▶ _Dataset extract_
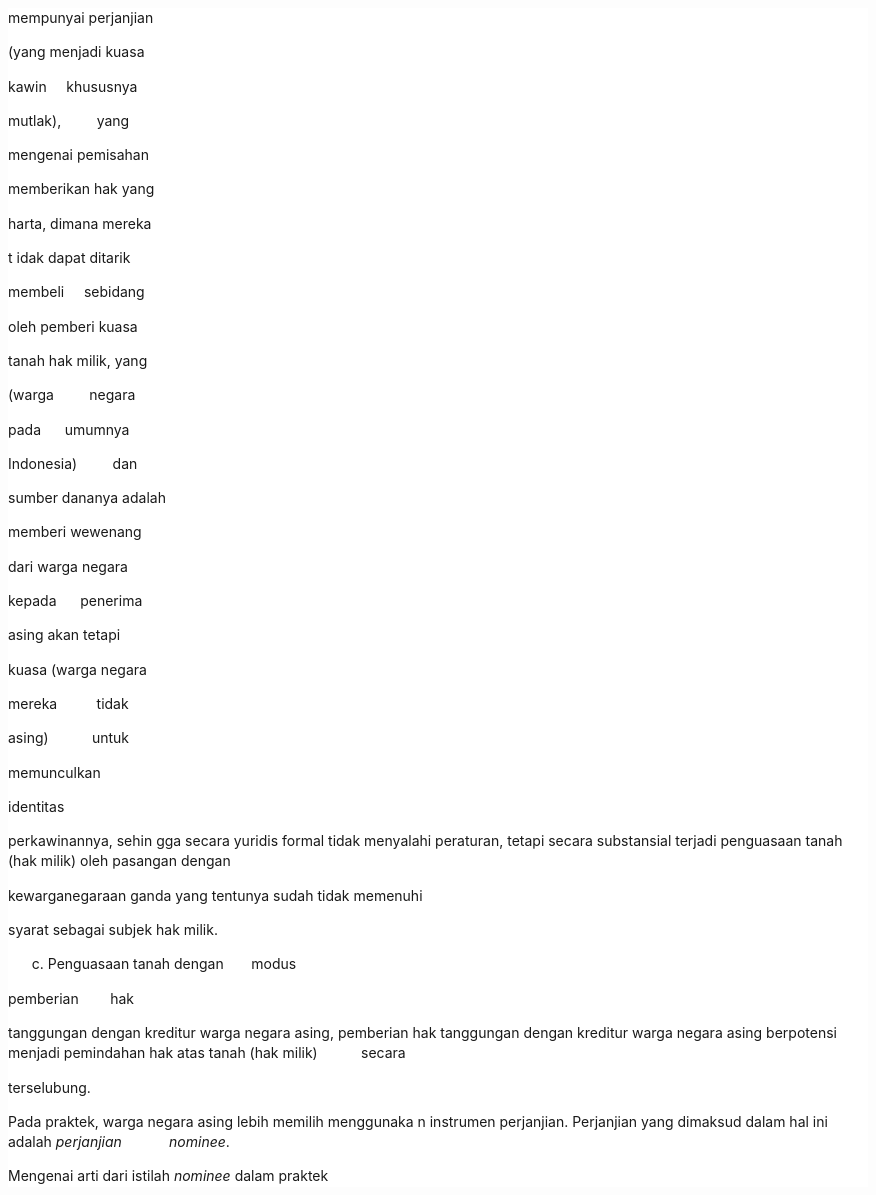 <p><span class="font3">mempunyai perjanjian</span></p></td></tr>
<tr><td style="vertical-align:bottom;">
<p><span class="font3">(yang menjadi kuasa</span></p></td><td style="vertical-align:top;">
<p><span class="font3">kawin &nbsp;&nbsp;&nbsp;&nbsp;khususnya</span></p></td></tr>
<tr><td style="vertical-align:bottom;">
<p><span class="font3">mutlak), &nbsp;&nbsp;&nbsp;&nbsp;&nbsp;&nbsp;&nbsp;&nbsp;yang</span></p></td><td style="vertical-align:top;">
<p><span class="font3">mengenai pemisahan</span></p></td></tr>
<tr><td style="vertical-align:bottom;">
<p><span class="font3">memberikan hak yang</span></p></td><td style="vertical-align:top;">
<p><span class="font3">harta, dimana mereka</span></p></td></tr>
<tr><td style="vertical-align:bottom;">
<p><span class="font3">t idak dapat ditarik</span></p></td><td style="vertical-align:top;">
<p><span class="font3">membeli &nbsp;&nbsp;&nbsp;&nbsp;sebidang</span></p></td></tr>
<tr><td style="vertical-align:bottom;">
<p><span class="font3">oleh pemberi kuasa</span></p></td><td style="vertical-align:top;">
<p><span class="font3">tanah hak milik, yang</span></p></td></tr>
<tr><td style="vertical-align:bottom;">
<p><span class="font3">(warga &nbsp;&nbsp;&nbsp;&nbsp;&nbsp;&nbsp;&nbsp;&nbsp;negara</span></p></td><td style="vertical-align:top;">
<p><span class="font3">pada &nbsp;&nbsp;&nbsp;&nbsp;&nbsp;umumnya</span></p></td></tr>
<tr><td style="vertical-align:bottom;">
<p><span class="font3">Indonesia) &nbsp;&nbsp;&nbsp;&nbsp;&nbsp;&nbsp;&nbsp;&nbsp;dan</span></p></td><td style="vertical-align:top;">
<p><span class="font3">sumber dananya adalah</span></p></td></tr>
<tr><td style="vertical-align:bottom;">
<p><span class="font3">memberi wewenang</span></p></td><td style="vertical-align:top;">
<p><span class="font3">dari warga negara</span></p></td></tr>
<tr><td style="vertical-align:bottom;">
<p><span class="font3">kepada &nbsp;&nbsp;&nbsp;&nbsp;&nbsp;penerima</span></p></td><td style="vertical-align:top;">
<p><span class="font3">asing akan tetapi</span></p></td></tr>
<tr><td style="vertical-align:bottom;">
<p><span class="font3">kuasa (warga negara</span></p></td><td style="vertical-align:top;">
<p><span class="font3">mereka &nbsp;&nbsp;&nbsp;&nbsp;&nbsp;&nbsp;&nbsp;&nbsp;&nbsp;tidak</span></p></td></tr>
<tr><td style="vertical-align:middle;">
<p><span class="font3">asing) &nbsp;&nbsp;&nbsp;&nbsp;&nbsp;&nbsp;&nbsp;&nbsp;&nbsp;&nbsp;untuk</span></p></td><td style="vertical-align:top;">
<p><span class="font3">memunculkan</span></p>
<p><span class="font3">identitas</span></p></td></tr>
</table>
<p><span class="font3">perkawinannya, sehin gga secara yuridis formal tidak menyalahi peraturan, tetapi secara substansial terjadi penguasaan tanah (hak milik) oleh pasangan dengan</span></p>
<p><span class="font3">kewarganegaraan ganda yang tentunya sudah tidak memenuhi</span></p>
<p><span class="font3">syarat sebagai subjek hak milik.</span></p>
<ul style="list-style:none;"><li>
<p><span class="font3">c. Penguasaan tanah dengan &nbsp;&nbsp;&nbsp;&nbsp;&nbsp;&nbsp;modus</span></p></li></ul>
<p><span class="font3">pemberian &nbsp;&nbsp;&nbsp;&nbsp;&nbsp;&nbsp;&nbsp;hak</span></p>
<p><span class="font3">tanggungan dengan kreditur warga negara asing, pemberian hak tanggungan dengan kreditur warga negara asing berpotensi menjadi pemindahan hak atas tanah (hak milik) &nbsp;&nbsp;&nbsp;&nbsp;&nbsp;&nbsp;&nbsp;&nbsp;&nbsp;&nbsp;secara</span></p>
<p><span class="font3">terselubung.</span></p>
<p><span class="font3">Pada praktek, warga negara asing lebih memilih menggunaka n instrumen perjanjian. Perjanjian yang dimaksud dalam hal ini adalah </span><span class="font3" style="font-style:italic;">perjanjian &nbsp;&nbsp;&nbsp;&nbsp;&nbsp;&nbsp;&nbsp;&nbsp;&nbsp;&nbsp;&nbsp;nominee</span><span class="font3">.</span></p>
<p><span class="font3">Mengenai arti dari istilah </span><span class="font3" style="font-style:italic;">nominee</span><span class="font3"> dalam praktek</span></p>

▶ _What the task requires_
Output every record above exactly, leaving out the pictures.

▶ _Exercise answer_
 <p><span class="font3">mempunyai perjanjian</span></p></td></tr>
<tr><td style="vertical-align:bottom;">
<p><span class="font3">(yang menjadi kuasa</span></p></td><td style="vertical-align:top;">
<p><span class="font3">kawin &nbsp;&nbsp;&nbsp;&nbsp;khususnya</span></p></td></tr>
<tr><td style="vertical-align:bottom;">
<p><span class="font3">mutlak), &nbsp;&nbsp;&nbsp;&nbsp;&nbsp;&nbsp;&nbsp;&nbsp;yang</span></p></td><td style="vertical-align:top;">
<p><span class="font3">mengenai pemisahan</span></p></td></tr>
<tr><td style="vertical-align:bottom;">
<p><span class="font3">memberikan hak yang</span></p></td><td style="vertical-align:top;">
<p><span class="font3">harta, dimana mereka</span></p></td></tr>
<tr><td style="vertical-align:bottom;">
<p><span class="font3">t idak dapat ditarik</span></p></td><td style="vertical-align:top;">
<p><span class="font3">membeli &nbsp;&nbsp;&nbsp;&nbsp;sebidang</span></p></td></tr>
<tr><td style="vertical-align:bottom;">
<p><span class="font3">oleh pemberi kuasa</span></p></td><td style="vertical-align:top;">
<p><span class="font3">tanah hak milik, yang</span></p></td></tr>
<tr><td style="vertical-align:bottom;">
<p><span class="font3">(warga &nbsp;&nbsp;&nbsp;&nbsp;&nbsp;&nbsp;&nbsp;&nbsp;negara</span></p></td><td style="vertical-align:top;">
<p><span class="font3">pada &nbsp;&nbsp;&nbsp;&nbsp;&nbsp;umumnya</span></p></td></tr>
<tr><td style="vertical-align:bottom;">
<p><span class="font3">Indonesia) &nbsp;&nbsp;&nbsp;&nbsp;&nbsp;&nbsp;&nbsp;&nbsp;dan</span></p></td><td style="vertical-align:top;">
<p><span class="font3">sumber dananya adalah</span></p></td></tr>
<tr><td style="vertical-align:bottom;">
<p><span class="font3">memberi wewenang</span></p></td><td style="vertical-align:top;">
<p><span class="font3">dari warga negara</span></p></td></tr>
<tr><td style="vertical-align:bottom;">
<p><span class="font3">kepada &nbsp;&nbsp;&nbsp;&nbsp;&nbsp;penerima</span></p></td><td style="vertical-align:top;">
<p><span class="font3">asing akan tetapi</span></p></td></tr>
<tr><td style="vertical-align:bottom;">
<p><span class="font3">kuasa (warga negara</span></p></td><td style="vertical-align:top;">
<p><span class="font3">mereka &nbsp;&nbsp;&nbsp;&nbsp;&nbsp;&nbsp;&nbsp;&nbsp;&nbsp;tidak</span></p></td></tr>
<tr><td style="vertical-align:middle;">
<p><span class="font3">asing) &nbsp;&nbsp;&nbsp;&nbsp;&nbsp;&nbsp;&nbsp;&nbsp;&nbsp;&nbsp;untuk</span></p></td><td style="vertical-align:top;">
<p><span class="font3">memunculkan</span></p>
<p><span class="font3">identitas</span></p></td></tr>
</table>
<p><span class="font3">perkawinannya, sehin gga secara yuridis formal tidak menyalahi peraturan, tetapi secara substansial terjadi penguasaan tanah (hak milik) oleh pasangan dengan</span></p>
<p><span class="font3">kewarganegaraan ganda yang tentunya sudah tidak memenuhi</span></p>
<p><span class="font3">syarat sebagai subjek hak milik.</span></p>
<ul style="list-style:none;"><li>
<p><span class="font3">c. Penguasaan tanah dengan &nbsp;&nbsp;&nbsp;&nbsp;&nbsp;&nbsp;modus</span></p></li></ul>
<p><span class="font3">pemberian &nbsp;&nbsp;&nbsp;&nbsp;&nbsp;&nbsp;&nbsp;hak</span></p>
<p><span class="font3">tanggungan dengan kreditur warga negara asing, pemberian hak tanggungan dengan kreditur warga negara asing berpotensi menjadi pemindahan hak atas tanah (hak milik) &nbsp;&nbsp;&nbsp;&nbsp;&nbsp;&nbsp;&nbsp;&nbsp;&nbsp;&nbsp;secara</span></p>
<p><span class="font3">terselubung.</span></p>
<p><span class="font3">Pada praktek, warga negara asing lebih memilih menggunaka n instrumen perjanjian. Perjanjian yang dimaksud dalam hal ini adalah </span><span class="font3" style="font-style:italic;">perjanjian &nbsp;&nbsp;&nbsp;&nbsp;&nbsp;&nbsp;&nbsp;&nbsp;&nbsp;&nbsp;&nbsp;nominee</span><span class="font3">.</span></p>
<p><span class="font3">Mengenai arti dari istilah </span><span class="font3" style="font-style:italic;">nominee</span><span class="font3"> dalam praktek</span></p>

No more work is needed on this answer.